**Document section:**
Closely connected with the royal family of Crete we find Dædalus, the most celebrated artist of the legendary period. He is said to have been a son of Metion, and a descendant of Erechtheus, and to have fled from Athens to Crete after murdering his nephew Talus in a fit of professional jealousy. During his residence in Crete he constructed the Labyrinth, an underground building with an endless maze of passages, as a dwelling-place for the Minotaur; besides many other wonderful works of art. For having aided Theseus in his combat with the Minotaur, Dædalus and his son Icarus were both imprisoned in the Labyrinth of Minos. The story of his flight, which he accomplished by means of the artificial wings that he made for himself and his son, is well known from the Metamorphoses of Ovid. Icarus fell into the sea that is named after him, and was drowned, but Dædalus reached Cumæ in safety. From this place he passed over to Sicily, where he was hospitably received by Cocalus. When Minos, however, pursued the fugitive and demanded his surrender, not only was his request refused, but he was even put to death by the contrivance of the king’s daughters.
Of the other sons of Minos, Deucalion is celebrated as having taken part in the Calydonian boar hunt, and also as the father of the hero Idomeneus, who fought against Troy. Glaucus was killed, while yet a boy, by falling into a cask of honey as he was pursuing a mouse. He is reported, however, to have been restored to life by the Corinthian augur Polyidus, or, according to others, by Asclepius himself.

**Stored data:**
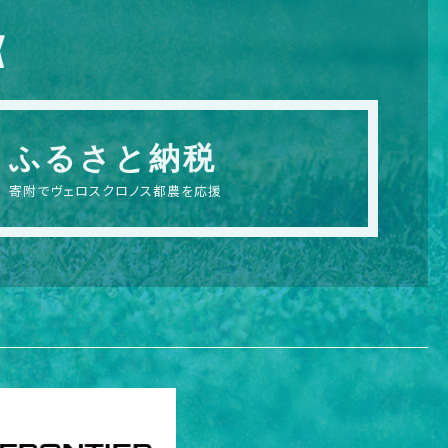
X
ふるさと納税
寄附でヴェロスクロノス都農を応援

**Your objective:**
Could you extend the passage above on Dædalus and the sons of Minos, picking up after its final sentence?

**Reply:**
2. Talos.—The legend of Talos, the brazen man, betrays likewise a Phœnician origin, and refers to the cruel practice of offering human sacrifices. This Talos was made of brass, and was invulnerable. Hephæstus, or, as others say, Zeus gave him to Minos as guardian of the island of Crete, round which he travelled thrice a-day. If he perceived any strangers approach he would spring into the fire, and, after becoming red-hot, he would clasp them to his breast, until they expired beneath the sardonic chuckle of the demon. He attempted to drive off the Argonauts with stones, but was destroyed by the skill of Medea. Talos had a single vein, which ran from his head to his feet, and was closed at the top with a nail. This nail Medea cleverly succeeded in extracting, in consequence of which Talos bled to death.
IV.—COMBINED UNDERTAKINGS OF THE LATER HEROIC AGE.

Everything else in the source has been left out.